Friday marks the fifth annual Earned Income Tax Credit Awareness Day. Due to changes brought on by the continuing economic crisis and changes in the tax laws, more workers could be eligible for the EITC this year and not know it. As a result, they may overlook claiming the EITC, which can put anywhere from $2 to $5,666 into their pockets.
The Family and Individual Self-Sufficiency Program (FISSP) at the Hawaii Alliance for Community Based Economic Development (HACBED) and its many community partners help local families claim the EITC. The FISSP began as a pilot program at Aloha United Way in 2005 to help working yet still struggling families throughout the state build assets. One of the FISSP’s major programs provides free tax preparation to thousands of families every tax-filing season. Last year, based on 1,770 surveys, we found that EITC recipients planned to use their tax credit refunds to pay bills — including food and clothing, rent, education and child care — and save for the future.
President Ronald Reagan once called the EITC “the best anti-poverty, the best pro-family, the best job-creation measure to come out of Congress.”
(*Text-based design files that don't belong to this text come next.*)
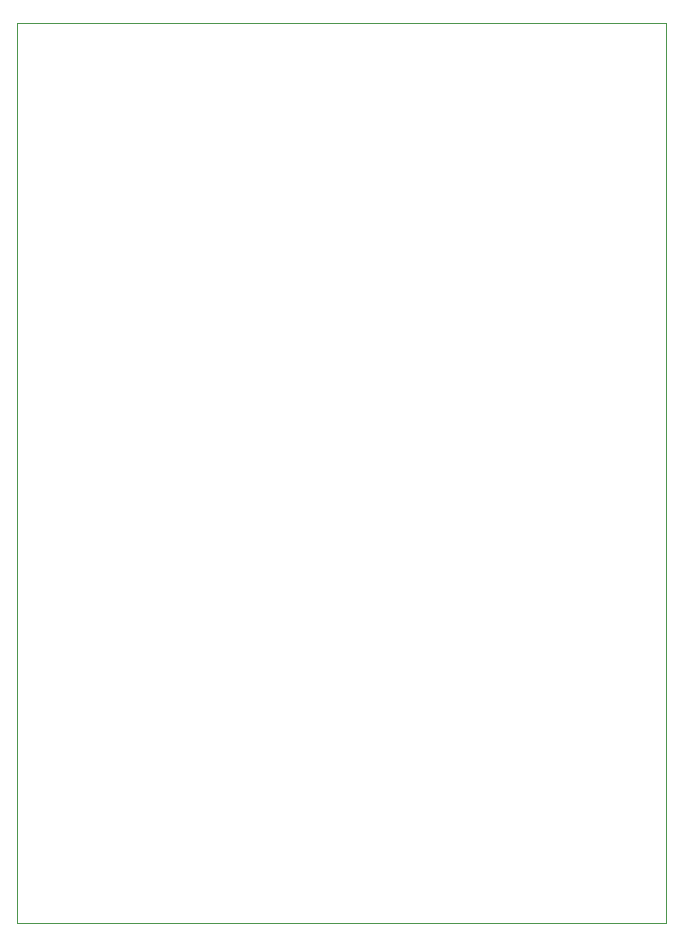
<source format=gm1>
%TF.GenerationSoftware,KiCad,Pcbnew,(5.1.4)-1*%
%TF.CreationDate,2021-09-05T23:43:36-04:00*%
%TF.ProjectId,dual_lm317,6475616c-5f6c-46d3-9331-372e6b696361,rev?*%
%TF.SameCoordinates,Original*%
%TF.FileFunction,Profile,NP*%
%FSLAX46Y46*%
G04 Gerber Fmt 4.6, Leading zero omitted, Abs format (unit mm)*
G04 Created by KiCad (PCBNEW (5.1.4)-1) date 2021-09-05 23:43:36*
%MOMM*%
%LPD*%
G04 APERTURE LIST*
%ADD10C,0.050000*%
G04 APERTURE END LIST*
D10*
X157500000Y-97500000D02*
X157500000Y-123750000D01*
X102500000Y-97500000D02*
X102500000Y-123750000D01*
X157500000Y-47500000D02*
X157500000Y-72500000D01*
X102500000Y-47500000D02*
X157500000Y-47500000D01*
X102500000Y-72500000D02*
X102500000Y-47500000D01*
X102500000Y-123750000D02*
X157500000Y-123750000D01*
X102500000Y-97500000D02*
X102500000Y-72500000D01*
X157500000Y-72500000D02*
X157500000Y-97500000D01*
M02*

</source>
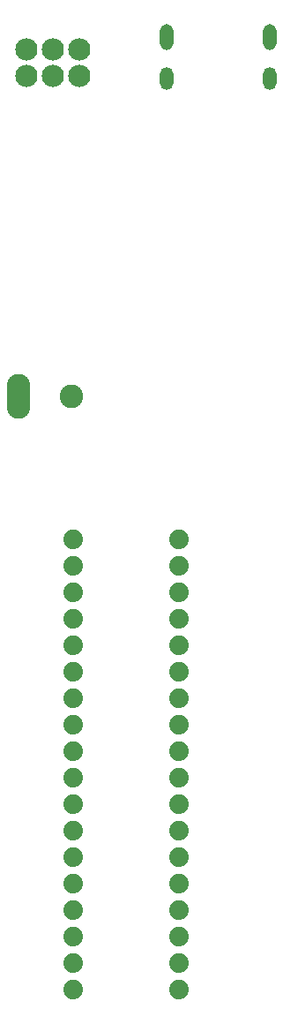
<source format=gbs>
G04*
G04 #@! TF.GenerationSoftware,Altium Limited,Altium Designer,22.4.2 (48)*
G04*
G04 Layer_Color=16711935*
%FSLAX25Y25*%
%MOIN*%
G70*
G04*
G04 #@! TF.SameCoordinates,8F61AF4B-F53A-42A9-915A-93109ADE89DC*
G04*
G04*
G04 #@! TF.FilePolarity,Negative*
G04*
G01*
G75*
%ADD16O,0.08900X0.16400*%
%ADD18C,0.08900*%
%ADD19C,0.08400*%
%ADD20O,0.05124X0.08668*%
%ADD21O,0.05124X0.09849*%
%ADD22C,0.07400*%
D16*
X22000Y231500D02*
D03*
D18*
X42000D02*
D03*
X22000Y227500D02*
D03*
Y235500D02*
D03*
D19*
X45000Y362500D02*
D03*
Y352500D02*
D03*
X35000Y362500D02*
D03*
Y352500D02*
D03*
X25000Y362500D02*
D03*
Y352500D02*
D03*
D20*
X116988Y351575D02*
D03*
X78012D02*
D03*
D21*
Y367323D02*
D03*
X116988D02*
D03*
D22*
X42500Y177500D02*
D03*
Y167500D02*
D03*
Y157500D02*
D03*
Y147500D02*
D03*
Y137500D02*
D03*
Y127500D02*
D03*
Y117500D02*
D03*
Y107500D02*
D03*
Y97500D02*
D03*
Y87500D02*
D03*
Y77500D02*
D03*
Y67500D02*
D03*
X82500Y177500D02*
D03*
Y167500D02*
D03*
Y157500D02*
D03*
Y147500D02*
D03*
Y137500D02*
D03*
Y127500D02*
D03*
X42500Y57500D02*
D03*
Y47500D02*
D03*
Y37500D02*
D03*
Y27500D02*
D03*
Y17500D02*
D03*
Y7500D02*
D03*
X82500Y117500D02*
D03*
Y107500D02*
D03*
Y97500D02*
D03*
Y87500D02*
D03*
Y77500D02*
D03*
Y67500D02*
D03*
Y57500D02*
D03*
Y47500D02*
D03*
Y37500D02*
D03*
Y27500D02*
D03*
Y17500D02*
D03*
Y7500D02*
D03*
M02*

</source>
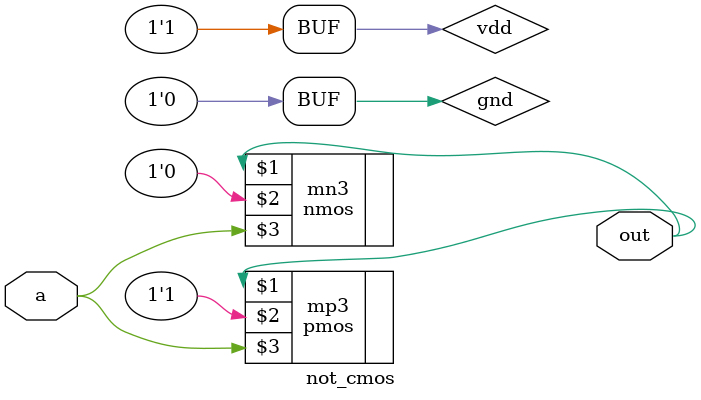
<source format=v>
module not_cmos(
    input a,
    output out 
);

supply1 vdd;
supply0 gnd;

pmos mp3 (out , vdd , a );
nmos mn3 (out , gnd , a );

endmodule
</source>
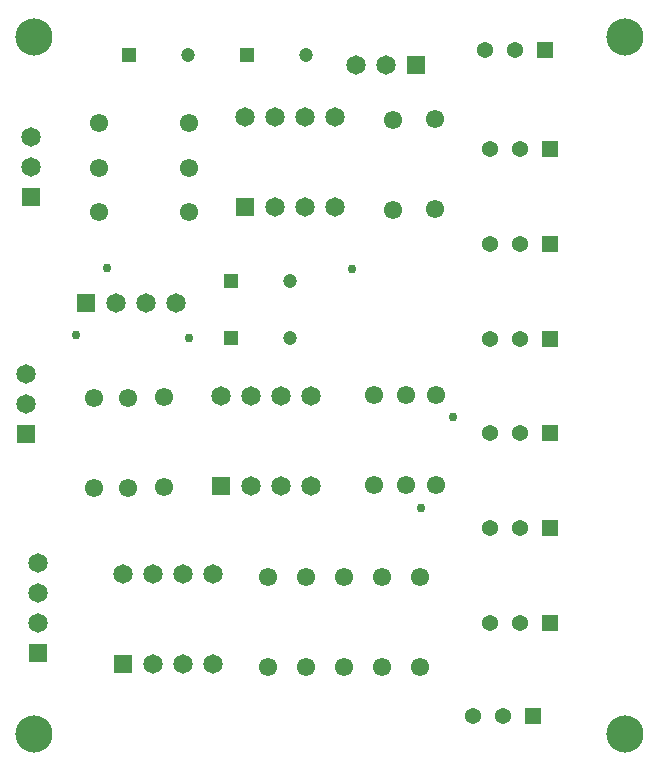
<source format=gbs>
G04*
G04 #@! TF.GenerationSoftware,Altium Limited,Altium Designer,23.0.1 (38)*
G04*
G04 Layer_Color=16711935*
%FSLAX25Y25*%
%MOIN*%
G70*
G04*
G04 #@! TF.SameCoordinates,7B218C2A-F859-486B-BE56-2060E057D8DB*
G04*
G04*
G04 #@! TF.FilePolarity,Negative*
G04*
G01*
G75*
%ADD16R,0.06496X0.06496*%
%ADD17C,0.06496*%
%ADD18R,0.05386X0.05386*%
%ADD19C,0.05386*%
%ADD20C,0.12402*%
%ADD21C,0.06102*%
%ADD22R,0.04724X0.04724*%
%ADD23C,0.04724*%
%ADD24R,0.06496X0.06496*%
%ADD25C,0.02953*%
D16*
X31118Y157501D02*
D03*
X140900Y236900D02*
D03*
D17*
X41118Y157501D02*
D03*
X51118D02*
D03*
X61118D02*
D03*
X120900Y236900D02*
D03*
X130900D02*
D03*
X73189Y66985D02*
D03*
X63189D02*
D03*
X53189D02*
D03*
X43189D02*
D03*
X73189Y36985D02*
D03*
X63189D02*
D03*
X53189D02*
D03*
X114000Y219300D02*
D03*
X104000D02*
D03*
X94000D02*
D03*
X84000D02*
D03*
X114000Y189300D02*
D03*
X104000D02*
D03*
X94000D02*
D03*
X12600Y212900D02*
D03*
Y202900D02*
D03*
X11000Y133800D02*
D03*
Y123800D02*
D03*
X15000Y50800D02*
D03*
Y60800D02*
D03*
Y70800D02*
D03*
X106126Y126363D02*
D03*
X96126D02*
D03*
X86126D02*
D03*
X76126D02*
D03*
X106126Y96363D02*
D03*
X96126D02*
D03*
X86126D02*
D03*
D18*
X180118Y19875D02*
D03*
X185752Y50871D02*
D03*
Y82443D02*
D03*
Y114014D02*
D03*
Y145586D02*
D03*
Y177157D02*
D03*
Y208729D02*
D03*
X184000Y241800D02*
D03*
D19*
X170118Y19875D02*
D03*
X160118D02*
D03*
X175752Y50871D02*
D03*
X165752D02*
D03*
X175752Y82443D02*
D03*
X165752D02*
D03*
X175752Y114014D02*
D03*
X165752D02*
D03*
X175752Y145586D02*
D03*
X165752D02*
D03*
X175752Y177157D02*
D03*
X165752D02*
D03*
X175752Y208729D02*
D03*
X165752D02*
D03*
X174000Y241800D02*
D03*
X164000D02*
D03*
D20*
X210630Y246063D02*
D03*
Y13780D02*
D03*
X13780D02*
D03*
Y246063D02*
D03*
D21*
X133500Y188300D02*
D03*
Y218300D02*
D03*
X65500Y187800D02*
D03*
X35500D02*
D03*
X65500Y202550D02*
D03*
X35500D02*
D03*
X65500Y217300D02*
D03*
X35500D02*
D03*
X142189Y35985D02*
D03*
Y65985D02*
D03*
X129564D02*
D03*
Y35985D02*
D03*
X116939Y65985D02*
D03*
Y35985D02*
D03*
X104314D02*
D03*
Y65985D02*
D03*
X91689D02*
D03*
Y35985D02*
D03*
X137626Y126869D02*
D03*
Y96869D02*
D03*
X127126D02*
D03*
Y126869D02*
D03*
X147626D02*
D03*
Y96869D02*
D03*
X57000Y126100D02*
D03*
Y96100D02*
D03*
X45126Y95863D02*
D03*
Y125863D02*
D03*
X33626Y95863D02*
D03*
Y125863D02*
D03*
X147500Y218800D02*
D03*
Y188800D02*
D03*
D22*
X84583Y240178D02*
D03*
X45213D02*
D03*
X79189Y164800D02*
D03*
X79346Y145800D02*
D03*
D23*
X104268Y240178D02*
D03*
X64898D02*
D03*
X98874Y164800D02*
D03*
X99032Y145800D02*
D03*
D24*
X43189Y36985D02*
D03*
X84000Y189300D02*
D03*
X12600Y192900D02*
D03*
X11000Y113800D02*
D03*
X15000Y40800D02*
D03*
X76126Y96363D02*
D03*
D25*
X65354Y145800D02*
D03*
X37900Y169000D02*
D03*
X27600Y146700D02*
D03*
X142700Y89000D02*
D03*
X153200Y119500D02*
D03*
X119800Y168800D02*
D03*
M02*

</source>
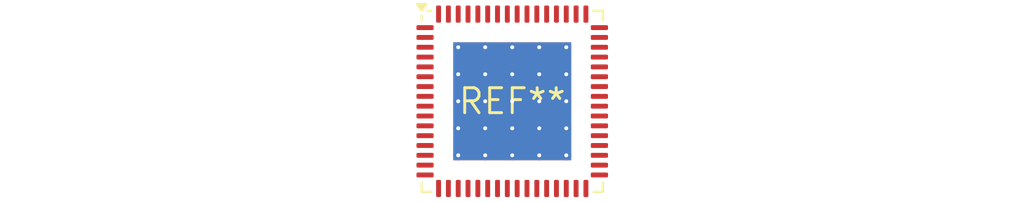
<source format=kicad_pcb>
(kicad_pcb (version 20240108) (generator pcbnew)

  (general
    (thickness 1.6)
  )

  (paper "A4")
  (layers
    (0 "F.Cu" signal)
    (31 "B.Cu" signal)
    (32 "B.Adhes" user "B.Adhesive")
    (33 "F.Adhes" user "F.Adhesive")
    (34 "B.Paste" user)
    (35 "F.Paste" user)
    (36 "B.SilkS" user "B.Silkscreen")
    (37 "F.SilkS" user "F.Silkscreen")
    (38 "B.Mask" user)
    (39 "F.Mask" user)
    (40 "Dwgs.User" user "User.Drawings")
    (41 "Cmts.User" user "User.Comments")
    (42 "Eco1.User" user "User.Eco1")
    (43 "Eco2.User" user "User.Eco2")
    (44 "Edge.Cuts" user)
    (45 "Margin" user)
    (46 "B.CrtYd" user "B.Courtyard")
    (47 "F.CrtYd" user "F.Courtyard")
    (48 "B.Fab" user)
    (49 "F.Fab" user)
    (50 "User.1" user)
    (51 "User.2" user)
    (52 "User.3" user)
    (53 "User.4" user)
    (54 "User.5" user)
    (55 "User.6" user)
    (56 "User.7" user)
    (57 "User.8" user)
    (58 "User.9" user)
  )

  (setup
    (pad_to_mask_clearance 0)
    (pcbplotparams
      (layerselection 0x00010fc_ffffffff)
      (plot_on_all_layers_selection 0x0000000_00000000)
      (disableapertmacros false)
      (usegerberextensions false)
      (usegerberattributes false)
      (usegerberadvancedattributes false)
      (creategerberjobfile false)
      (dashed_line_dash_ratio 12.000000)
      (dashed_line_gap_ratio 3.000000)
      (svgprecision 4)
      (plotframeref false)
      (viasonmask false)
      (mode 1)
      (useauxorigin false)
      (hpglpennumber 1)
      (hpglpenspeed 20)
      (hpglpendiameter 15.000000)
      (dxfpolygonmode false)
      (dxfimperialunits false)
      (dxfusepcbnewfont false)
      (psnegative false)
      (psa4output false)
      (plotreference false)
      (plotvalue false)
      (plotinvisibletext false)
      (sketchpadsonfab false)
      (subtractmaskfromsilk false)
      (outputformat 1)
      (mirror false)
      (drillshape 1)
      (scaleselection 1)
      (outputdirectory "")
    )
  )

  (net 0 "")

  (footprint "QFN-64-1EP_9x9mm_P0.5mm_EP6x6mm_ThermalVias" (layer "F.Cu") (at 0 0))

)

</source>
Today President Barack Obama, with bipartisan support, looks to the EITC to be a principal part of the American Recovery and Reinvestment Act that will help low- to moderate-income Americans get through this current economic crisis.
The EITC is the federal government’s largest benefit program for working-poor Americans. According to the IRS, the EITC in 2010 paid out more than $58 billion to low-income working taxpayers, far more than other government anti-poverty programs like Temporary Assistance to Needy Families and the Supplemental Nutrition Assistance Program or food stamps.
The results of the EITC are impressive. According to the Center on Budget and Policy Priorities in tax year 2009, “the EITC is credited with lifting over 6.6 million individuals in America above the poverty line.”
The more touching fact is that more than half of that number are children.
Despite the benefits that are provided by the EITC, the IRS estimates that nationally 20-25 percent of EITC eligible taxpayers fail to file for the credit. This means that as many as 34,000 taxpayers in Hawaii may not be filing for the credit. This equates to as much as $68 million in federal funds being lost to our state this year alone.
For hard-working, low-income families looking to receive their full refund without spending more money for services, community tax programs like the FISSP at HACBED offer a quality choice.